Our friend Richard Faulkner, a partner in the Richardson, Texas law firm of Blume Faulkner, P.L.L.C., I, and others were quoted in a Business Insurance article on the Rent-A-Center West v. Jackson case pending in the United States Supreme Court. The article is available here.
Richard’s quote was “The 9th Circuit’s decision flies in the face of virtually every well-reasoned decision on arbitrability and jurisdiction[.]” I could not agree with him more.
For those of you that do not know Richard, he has decades of experience in the arbitration, mediation and ADR fields and is a contributing author to Elkouri & Elkouri, How Arbitration Works (6th Ed.). His practice includes acting as a neutral arbitrator or mediator, serving on construction dispute boards, and representing clients in domestic and international arbitration-law-related matters. Recently he represented Dub Herring Ford Lincoln-Mercury, Inc. before the United States Supreme Court as an amicus curiae in Stolt-Nielsen, S.A. v. AnimalFeeds Int’l Corp., which was decided on April 27, 2010.

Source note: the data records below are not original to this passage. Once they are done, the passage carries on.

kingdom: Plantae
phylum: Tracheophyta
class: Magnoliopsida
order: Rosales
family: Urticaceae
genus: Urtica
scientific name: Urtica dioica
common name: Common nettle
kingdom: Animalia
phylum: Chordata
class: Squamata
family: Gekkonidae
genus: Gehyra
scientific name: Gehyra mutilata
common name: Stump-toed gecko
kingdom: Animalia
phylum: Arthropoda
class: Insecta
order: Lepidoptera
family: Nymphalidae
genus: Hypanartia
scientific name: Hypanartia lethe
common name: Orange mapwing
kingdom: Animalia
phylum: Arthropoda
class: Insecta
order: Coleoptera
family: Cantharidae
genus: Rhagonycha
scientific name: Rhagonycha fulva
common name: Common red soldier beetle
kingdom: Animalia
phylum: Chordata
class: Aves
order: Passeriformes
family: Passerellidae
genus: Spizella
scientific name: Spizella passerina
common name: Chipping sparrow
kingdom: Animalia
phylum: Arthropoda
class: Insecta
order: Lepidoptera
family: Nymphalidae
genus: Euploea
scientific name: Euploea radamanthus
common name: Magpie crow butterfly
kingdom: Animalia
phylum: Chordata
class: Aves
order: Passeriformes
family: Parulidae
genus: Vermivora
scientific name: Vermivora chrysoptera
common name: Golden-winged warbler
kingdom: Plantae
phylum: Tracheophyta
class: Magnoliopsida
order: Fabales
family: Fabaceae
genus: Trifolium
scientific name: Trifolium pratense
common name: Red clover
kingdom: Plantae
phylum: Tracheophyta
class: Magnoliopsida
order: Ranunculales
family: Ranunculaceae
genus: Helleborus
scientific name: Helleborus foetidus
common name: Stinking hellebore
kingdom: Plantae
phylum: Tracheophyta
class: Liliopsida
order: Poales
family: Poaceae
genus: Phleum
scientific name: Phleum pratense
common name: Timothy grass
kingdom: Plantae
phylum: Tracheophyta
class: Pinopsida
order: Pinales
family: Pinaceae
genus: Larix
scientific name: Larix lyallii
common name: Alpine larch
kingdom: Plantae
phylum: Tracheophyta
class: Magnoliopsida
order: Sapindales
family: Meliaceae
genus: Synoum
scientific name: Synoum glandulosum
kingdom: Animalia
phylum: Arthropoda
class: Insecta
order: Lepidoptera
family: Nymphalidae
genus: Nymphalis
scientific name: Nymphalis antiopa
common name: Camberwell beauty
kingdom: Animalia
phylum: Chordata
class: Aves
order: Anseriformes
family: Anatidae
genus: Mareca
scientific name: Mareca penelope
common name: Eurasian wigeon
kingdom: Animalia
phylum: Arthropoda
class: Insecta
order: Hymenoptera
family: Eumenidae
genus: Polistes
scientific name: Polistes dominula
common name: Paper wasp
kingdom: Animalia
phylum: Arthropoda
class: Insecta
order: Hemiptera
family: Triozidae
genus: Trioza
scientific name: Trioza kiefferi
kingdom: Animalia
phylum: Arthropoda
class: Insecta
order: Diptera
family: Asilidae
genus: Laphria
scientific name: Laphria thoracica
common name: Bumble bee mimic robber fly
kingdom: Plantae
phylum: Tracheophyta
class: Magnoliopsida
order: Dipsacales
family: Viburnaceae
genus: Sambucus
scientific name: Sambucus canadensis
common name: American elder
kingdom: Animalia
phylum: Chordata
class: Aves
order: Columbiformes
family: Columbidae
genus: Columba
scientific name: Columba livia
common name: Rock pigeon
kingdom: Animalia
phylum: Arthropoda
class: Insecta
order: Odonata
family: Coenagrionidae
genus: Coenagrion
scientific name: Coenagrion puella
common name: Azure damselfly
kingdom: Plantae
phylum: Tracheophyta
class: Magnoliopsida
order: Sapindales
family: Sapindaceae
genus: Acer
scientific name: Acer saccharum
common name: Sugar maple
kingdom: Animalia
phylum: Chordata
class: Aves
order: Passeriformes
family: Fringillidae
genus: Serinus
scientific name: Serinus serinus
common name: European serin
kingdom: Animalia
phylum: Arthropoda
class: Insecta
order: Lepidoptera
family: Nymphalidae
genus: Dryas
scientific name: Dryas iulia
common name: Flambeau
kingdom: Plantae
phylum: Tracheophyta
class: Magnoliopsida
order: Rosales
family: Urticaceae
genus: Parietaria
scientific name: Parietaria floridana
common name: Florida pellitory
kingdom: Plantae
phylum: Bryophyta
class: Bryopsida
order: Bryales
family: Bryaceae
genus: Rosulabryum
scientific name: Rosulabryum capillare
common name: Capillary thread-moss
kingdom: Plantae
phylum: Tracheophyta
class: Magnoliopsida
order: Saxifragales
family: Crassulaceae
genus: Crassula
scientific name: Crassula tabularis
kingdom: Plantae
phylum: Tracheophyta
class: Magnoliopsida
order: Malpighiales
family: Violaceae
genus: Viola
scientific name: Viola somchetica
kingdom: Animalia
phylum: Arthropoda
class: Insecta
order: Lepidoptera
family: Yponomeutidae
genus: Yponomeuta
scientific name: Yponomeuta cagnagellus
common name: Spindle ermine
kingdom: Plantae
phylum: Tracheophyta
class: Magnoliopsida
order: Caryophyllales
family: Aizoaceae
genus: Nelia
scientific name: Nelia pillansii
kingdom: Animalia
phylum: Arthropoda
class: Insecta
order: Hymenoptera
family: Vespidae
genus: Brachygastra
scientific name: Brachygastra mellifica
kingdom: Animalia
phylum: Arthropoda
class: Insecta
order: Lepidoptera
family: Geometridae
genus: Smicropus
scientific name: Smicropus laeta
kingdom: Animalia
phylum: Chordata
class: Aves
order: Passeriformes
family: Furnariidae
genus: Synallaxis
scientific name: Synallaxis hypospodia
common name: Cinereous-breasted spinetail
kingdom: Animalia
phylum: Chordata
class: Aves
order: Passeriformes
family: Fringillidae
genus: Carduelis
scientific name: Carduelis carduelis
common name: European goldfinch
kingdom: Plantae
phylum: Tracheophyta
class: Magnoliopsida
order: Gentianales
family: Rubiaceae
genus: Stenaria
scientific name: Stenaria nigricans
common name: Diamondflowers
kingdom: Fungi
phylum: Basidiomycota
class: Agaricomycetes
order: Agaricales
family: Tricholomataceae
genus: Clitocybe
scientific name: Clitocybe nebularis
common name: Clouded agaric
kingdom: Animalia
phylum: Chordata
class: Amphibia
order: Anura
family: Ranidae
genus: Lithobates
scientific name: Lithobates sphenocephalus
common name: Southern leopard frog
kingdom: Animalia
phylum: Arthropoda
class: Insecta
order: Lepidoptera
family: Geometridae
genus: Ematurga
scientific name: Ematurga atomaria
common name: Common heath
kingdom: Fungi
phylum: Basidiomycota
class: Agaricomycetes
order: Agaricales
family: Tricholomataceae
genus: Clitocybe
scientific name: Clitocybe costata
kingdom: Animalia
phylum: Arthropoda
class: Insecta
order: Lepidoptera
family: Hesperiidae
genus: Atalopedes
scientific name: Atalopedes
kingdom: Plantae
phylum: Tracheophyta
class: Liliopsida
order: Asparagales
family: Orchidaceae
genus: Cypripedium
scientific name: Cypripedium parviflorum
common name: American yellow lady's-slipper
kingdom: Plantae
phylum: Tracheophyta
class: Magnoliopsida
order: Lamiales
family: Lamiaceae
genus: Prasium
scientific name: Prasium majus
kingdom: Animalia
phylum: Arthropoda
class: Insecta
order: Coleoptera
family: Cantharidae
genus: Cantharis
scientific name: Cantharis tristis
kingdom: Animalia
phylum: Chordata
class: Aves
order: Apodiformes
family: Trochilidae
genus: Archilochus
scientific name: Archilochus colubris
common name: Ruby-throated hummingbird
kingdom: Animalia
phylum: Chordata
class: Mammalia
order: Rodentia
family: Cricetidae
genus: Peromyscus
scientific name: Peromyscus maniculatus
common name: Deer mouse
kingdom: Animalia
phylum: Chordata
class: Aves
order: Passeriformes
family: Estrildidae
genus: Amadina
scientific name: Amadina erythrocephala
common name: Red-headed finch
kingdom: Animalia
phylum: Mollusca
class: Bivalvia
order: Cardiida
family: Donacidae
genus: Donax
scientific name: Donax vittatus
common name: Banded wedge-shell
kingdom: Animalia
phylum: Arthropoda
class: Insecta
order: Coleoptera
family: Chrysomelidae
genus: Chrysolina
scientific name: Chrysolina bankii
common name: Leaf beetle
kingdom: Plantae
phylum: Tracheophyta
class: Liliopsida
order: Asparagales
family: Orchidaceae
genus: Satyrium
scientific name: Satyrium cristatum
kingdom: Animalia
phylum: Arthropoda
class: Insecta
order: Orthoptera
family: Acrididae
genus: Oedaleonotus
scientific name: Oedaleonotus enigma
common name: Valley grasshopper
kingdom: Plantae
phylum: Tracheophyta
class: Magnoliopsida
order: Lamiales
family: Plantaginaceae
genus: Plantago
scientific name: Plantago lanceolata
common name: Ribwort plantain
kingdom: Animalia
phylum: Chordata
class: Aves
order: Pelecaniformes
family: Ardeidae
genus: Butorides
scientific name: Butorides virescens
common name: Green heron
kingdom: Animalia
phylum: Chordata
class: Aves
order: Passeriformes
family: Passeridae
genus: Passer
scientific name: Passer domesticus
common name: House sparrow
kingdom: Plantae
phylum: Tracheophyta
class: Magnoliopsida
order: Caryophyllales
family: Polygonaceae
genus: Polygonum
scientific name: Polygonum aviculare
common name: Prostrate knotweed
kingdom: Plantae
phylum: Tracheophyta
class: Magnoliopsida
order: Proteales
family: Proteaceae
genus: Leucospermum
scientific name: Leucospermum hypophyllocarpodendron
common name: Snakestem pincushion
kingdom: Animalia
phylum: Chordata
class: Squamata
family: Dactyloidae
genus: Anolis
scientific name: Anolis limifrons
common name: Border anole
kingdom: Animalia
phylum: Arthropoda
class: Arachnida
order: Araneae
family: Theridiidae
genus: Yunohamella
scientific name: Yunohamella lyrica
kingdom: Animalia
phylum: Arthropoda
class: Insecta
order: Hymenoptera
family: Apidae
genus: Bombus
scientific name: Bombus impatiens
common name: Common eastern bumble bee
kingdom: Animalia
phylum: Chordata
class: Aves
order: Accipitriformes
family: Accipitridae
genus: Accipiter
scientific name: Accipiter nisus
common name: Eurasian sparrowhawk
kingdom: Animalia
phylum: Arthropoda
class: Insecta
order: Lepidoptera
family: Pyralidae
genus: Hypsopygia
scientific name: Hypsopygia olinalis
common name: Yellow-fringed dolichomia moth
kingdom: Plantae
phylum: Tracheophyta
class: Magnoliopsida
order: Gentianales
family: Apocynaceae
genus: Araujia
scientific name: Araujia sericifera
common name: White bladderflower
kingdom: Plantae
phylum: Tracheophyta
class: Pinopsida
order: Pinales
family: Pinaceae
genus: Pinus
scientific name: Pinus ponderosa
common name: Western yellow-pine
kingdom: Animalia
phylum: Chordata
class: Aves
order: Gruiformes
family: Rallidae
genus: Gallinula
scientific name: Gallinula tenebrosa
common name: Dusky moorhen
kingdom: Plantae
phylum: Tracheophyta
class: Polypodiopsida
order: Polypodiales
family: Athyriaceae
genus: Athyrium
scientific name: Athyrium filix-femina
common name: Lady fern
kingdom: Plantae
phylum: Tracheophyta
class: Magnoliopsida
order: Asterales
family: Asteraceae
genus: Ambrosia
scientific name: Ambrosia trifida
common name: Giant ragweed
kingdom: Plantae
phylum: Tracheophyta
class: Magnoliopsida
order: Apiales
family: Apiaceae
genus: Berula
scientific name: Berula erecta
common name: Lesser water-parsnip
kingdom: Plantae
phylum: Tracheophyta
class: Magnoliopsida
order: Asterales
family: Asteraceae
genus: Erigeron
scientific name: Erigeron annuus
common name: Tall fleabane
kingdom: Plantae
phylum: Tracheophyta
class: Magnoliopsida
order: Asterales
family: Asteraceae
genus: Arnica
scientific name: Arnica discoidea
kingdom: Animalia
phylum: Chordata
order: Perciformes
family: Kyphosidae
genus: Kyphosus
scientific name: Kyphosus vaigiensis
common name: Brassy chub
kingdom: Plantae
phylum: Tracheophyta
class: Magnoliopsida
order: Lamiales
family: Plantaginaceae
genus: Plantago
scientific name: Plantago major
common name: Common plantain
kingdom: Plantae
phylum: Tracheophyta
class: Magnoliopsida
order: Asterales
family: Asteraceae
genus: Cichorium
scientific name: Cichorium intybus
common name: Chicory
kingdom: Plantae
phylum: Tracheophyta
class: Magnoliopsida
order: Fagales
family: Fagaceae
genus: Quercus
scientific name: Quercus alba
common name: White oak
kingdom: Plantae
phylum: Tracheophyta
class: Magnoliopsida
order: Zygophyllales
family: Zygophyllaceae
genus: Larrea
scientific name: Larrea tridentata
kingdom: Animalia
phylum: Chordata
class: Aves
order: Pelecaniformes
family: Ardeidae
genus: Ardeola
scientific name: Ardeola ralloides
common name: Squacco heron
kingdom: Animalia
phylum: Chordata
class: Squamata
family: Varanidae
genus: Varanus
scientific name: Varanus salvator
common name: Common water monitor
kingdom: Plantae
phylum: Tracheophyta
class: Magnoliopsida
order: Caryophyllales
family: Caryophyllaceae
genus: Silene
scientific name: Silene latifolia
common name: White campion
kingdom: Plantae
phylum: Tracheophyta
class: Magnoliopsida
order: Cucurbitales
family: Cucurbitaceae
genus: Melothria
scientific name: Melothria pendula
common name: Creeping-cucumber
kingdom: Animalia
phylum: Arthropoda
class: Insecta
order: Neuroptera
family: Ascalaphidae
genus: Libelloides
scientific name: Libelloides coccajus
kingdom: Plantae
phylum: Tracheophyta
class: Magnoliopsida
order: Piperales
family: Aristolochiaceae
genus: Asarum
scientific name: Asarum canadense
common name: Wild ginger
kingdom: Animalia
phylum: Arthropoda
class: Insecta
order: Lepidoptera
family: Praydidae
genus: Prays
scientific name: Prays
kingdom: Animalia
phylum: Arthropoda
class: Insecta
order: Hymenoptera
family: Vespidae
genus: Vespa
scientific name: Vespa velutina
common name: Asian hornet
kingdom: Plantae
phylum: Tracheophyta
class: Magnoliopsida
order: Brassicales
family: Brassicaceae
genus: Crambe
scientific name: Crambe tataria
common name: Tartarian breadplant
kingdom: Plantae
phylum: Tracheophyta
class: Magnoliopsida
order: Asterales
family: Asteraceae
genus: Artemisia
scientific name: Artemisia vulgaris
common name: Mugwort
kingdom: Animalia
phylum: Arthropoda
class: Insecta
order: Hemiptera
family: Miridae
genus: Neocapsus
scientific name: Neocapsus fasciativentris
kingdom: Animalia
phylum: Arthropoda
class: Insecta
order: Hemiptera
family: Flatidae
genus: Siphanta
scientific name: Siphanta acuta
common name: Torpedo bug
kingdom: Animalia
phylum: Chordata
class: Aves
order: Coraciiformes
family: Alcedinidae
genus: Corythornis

My more modest sound bite was: “There’s a lot of attention being paid to this case because it’s very frequent that you have challenges to arbitration agreements on unconscionability grounds made by employees and consumers.”
The Supreme Court is expected to issue its decision in this controversial case by the end of this term in late June. We believe there is a good chance that at least five members of the Court will vote for a reversal, but that outcome is by no means a foregone conclusion. Whatever the result, you will certainly hear about it here at the Forum.